All complaints will be treated in the strictest confidence.

Where the investigation of the complaint requires consideration of the patient's medical records, the CQC Registered Manager or someone designated to act on his/her behalf will inform the patient or person acting on his/her behalf if the investigation may involve disclosure of information contained in those records to a person other than the company, or an employee/contractor working for the organisation.

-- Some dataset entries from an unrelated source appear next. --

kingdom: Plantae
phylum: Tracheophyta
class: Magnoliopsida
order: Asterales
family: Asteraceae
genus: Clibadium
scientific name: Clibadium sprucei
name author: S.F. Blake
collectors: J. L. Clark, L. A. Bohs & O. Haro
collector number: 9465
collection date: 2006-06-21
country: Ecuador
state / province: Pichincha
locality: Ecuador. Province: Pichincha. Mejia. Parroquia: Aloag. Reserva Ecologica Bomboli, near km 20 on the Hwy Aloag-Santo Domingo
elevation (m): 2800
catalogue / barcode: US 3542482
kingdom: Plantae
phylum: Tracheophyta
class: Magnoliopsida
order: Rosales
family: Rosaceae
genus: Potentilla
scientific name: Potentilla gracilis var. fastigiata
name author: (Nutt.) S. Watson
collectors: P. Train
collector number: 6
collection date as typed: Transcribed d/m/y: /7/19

9. Unreasonable / vexatious complaints

Where a complainant becomes aggressive or, despite effective complaint handling, unreasonable in their promotion of the complaint, some or all of the following formal provisions will apply and will be communicated to the patient:

  • The complaint will be managed by one named individual at senior level who will be the only contact for the patient (typically the CQC manager)
  • Contact will be limited to one method only (i.e. in writing)
  • Place a time limit on each contact
  • The number of contacts in a time period will be restricted
  • A witness may be privy to all contacts
  • Repeated complaints about the same issue will be refused
  • Correspondence regarding a closed matter, will only be acknowledged and not otherwise responded to
  • Set behaviour standards (e.g. use of vulgarity will not be tolerated).
  • Return any irrelevant documentation
  • Keep detailed records of all communications.